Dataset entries

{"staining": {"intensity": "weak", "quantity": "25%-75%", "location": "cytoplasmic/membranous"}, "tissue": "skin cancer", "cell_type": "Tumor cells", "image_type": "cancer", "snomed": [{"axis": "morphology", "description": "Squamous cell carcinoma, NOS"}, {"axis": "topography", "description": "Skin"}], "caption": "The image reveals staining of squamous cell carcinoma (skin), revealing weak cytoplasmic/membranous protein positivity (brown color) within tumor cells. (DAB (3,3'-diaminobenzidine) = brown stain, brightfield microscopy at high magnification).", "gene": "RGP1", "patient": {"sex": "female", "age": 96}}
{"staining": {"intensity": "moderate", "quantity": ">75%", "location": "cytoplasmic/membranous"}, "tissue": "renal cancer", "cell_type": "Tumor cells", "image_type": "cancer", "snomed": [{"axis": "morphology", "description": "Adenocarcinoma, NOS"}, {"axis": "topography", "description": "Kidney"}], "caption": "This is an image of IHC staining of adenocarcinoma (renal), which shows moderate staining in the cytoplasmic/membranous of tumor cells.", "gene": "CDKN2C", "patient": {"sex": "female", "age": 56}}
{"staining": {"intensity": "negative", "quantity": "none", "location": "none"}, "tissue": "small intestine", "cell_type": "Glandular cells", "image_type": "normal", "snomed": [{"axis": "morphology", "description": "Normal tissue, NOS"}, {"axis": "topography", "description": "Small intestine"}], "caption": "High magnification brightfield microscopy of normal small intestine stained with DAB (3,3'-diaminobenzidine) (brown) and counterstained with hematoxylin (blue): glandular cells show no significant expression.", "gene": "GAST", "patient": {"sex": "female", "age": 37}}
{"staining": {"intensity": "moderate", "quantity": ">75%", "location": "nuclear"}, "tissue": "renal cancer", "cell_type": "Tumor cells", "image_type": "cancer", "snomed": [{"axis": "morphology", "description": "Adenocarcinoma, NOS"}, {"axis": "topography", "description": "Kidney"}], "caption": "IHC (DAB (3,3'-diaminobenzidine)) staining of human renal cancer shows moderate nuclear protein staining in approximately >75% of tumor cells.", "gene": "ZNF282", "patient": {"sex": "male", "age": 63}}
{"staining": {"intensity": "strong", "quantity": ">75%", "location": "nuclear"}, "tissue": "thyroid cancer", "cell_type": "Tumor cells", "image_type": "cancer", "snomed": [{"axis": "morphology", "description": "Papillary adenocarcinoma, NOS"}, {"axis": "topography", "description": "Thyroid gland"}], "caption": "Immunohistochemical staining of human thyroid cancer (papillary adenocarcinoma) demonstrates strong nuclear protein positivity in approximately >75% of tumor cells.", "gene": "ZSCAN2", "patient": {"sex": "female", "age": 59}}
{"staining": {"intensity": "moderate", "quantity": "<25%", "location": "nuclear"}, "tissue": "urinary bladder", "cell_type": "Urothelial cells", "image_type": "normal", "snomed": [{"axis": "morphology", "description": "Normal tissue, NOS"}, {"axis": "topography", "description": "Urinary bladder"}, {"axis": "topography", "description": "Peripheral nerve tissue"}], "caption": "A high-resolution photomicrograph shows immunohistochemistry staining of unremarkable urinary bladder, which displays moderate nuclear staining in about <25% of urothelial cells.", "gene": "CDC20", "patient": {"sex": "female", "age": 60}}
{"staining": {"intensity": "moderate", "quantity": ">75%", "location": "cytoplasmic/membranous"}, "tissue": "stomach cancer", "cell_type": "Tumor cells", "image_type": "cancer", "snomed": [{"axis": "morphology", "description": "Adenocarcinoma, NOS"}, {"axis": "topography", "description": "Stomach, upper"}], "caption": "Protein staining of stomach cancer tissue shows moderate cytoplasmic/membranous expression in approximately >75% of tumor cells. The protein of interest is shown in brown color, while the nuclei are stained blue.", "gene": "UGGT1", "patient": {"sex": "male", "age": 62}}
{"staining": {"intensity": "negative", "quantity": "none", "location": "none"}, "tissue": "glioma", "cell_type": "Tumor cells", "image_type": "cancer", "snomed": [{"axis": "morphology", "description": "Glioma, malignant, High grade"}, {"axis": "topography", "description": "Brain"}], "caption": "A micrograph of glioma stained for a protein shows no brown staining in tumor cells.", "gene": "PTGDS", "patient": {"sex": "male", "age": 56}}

Task |
Wherever the string "none" appears in the entries, copy that line.

Expected answer |
{"staining": {"intensity": "negative", "quantity": "none", "location": "none"}, "tissue": "small intestine", "cell_type": "Glandular cells", "image_type": "normal", "snomed": [{"axis": "morphology", "description": "Normal tissue, NOS"}, {"axis": "topography", "description": "Small intestine"}], "caption": "High magnification brightfield microscopy of normal small intestine stained with DAB (3,3'-diaminobenzidine) (brown) and counterstained with hematoxylin (blue): glandular cells show no significant expression.", "gene": "GAST", "patient": {"sex": "female", "age": 37}}
{"staining": {"intensity": "negative", "quantity": "none", "location": "none"}, "tissue": "glioma", "cell_type": "Tumor cells", "image_type": "cancer", "snomed": [{"axis": "morphology", "description": "Glioma, malignant, High grade"}, {"axis": "topography", "description": "Brain"}], "caption": "A micrograph of glioma stained for a protein shows no brown staining in tumor cells.", "gene": "PTGDS", "patient": {"sex": "male", "age": 56}}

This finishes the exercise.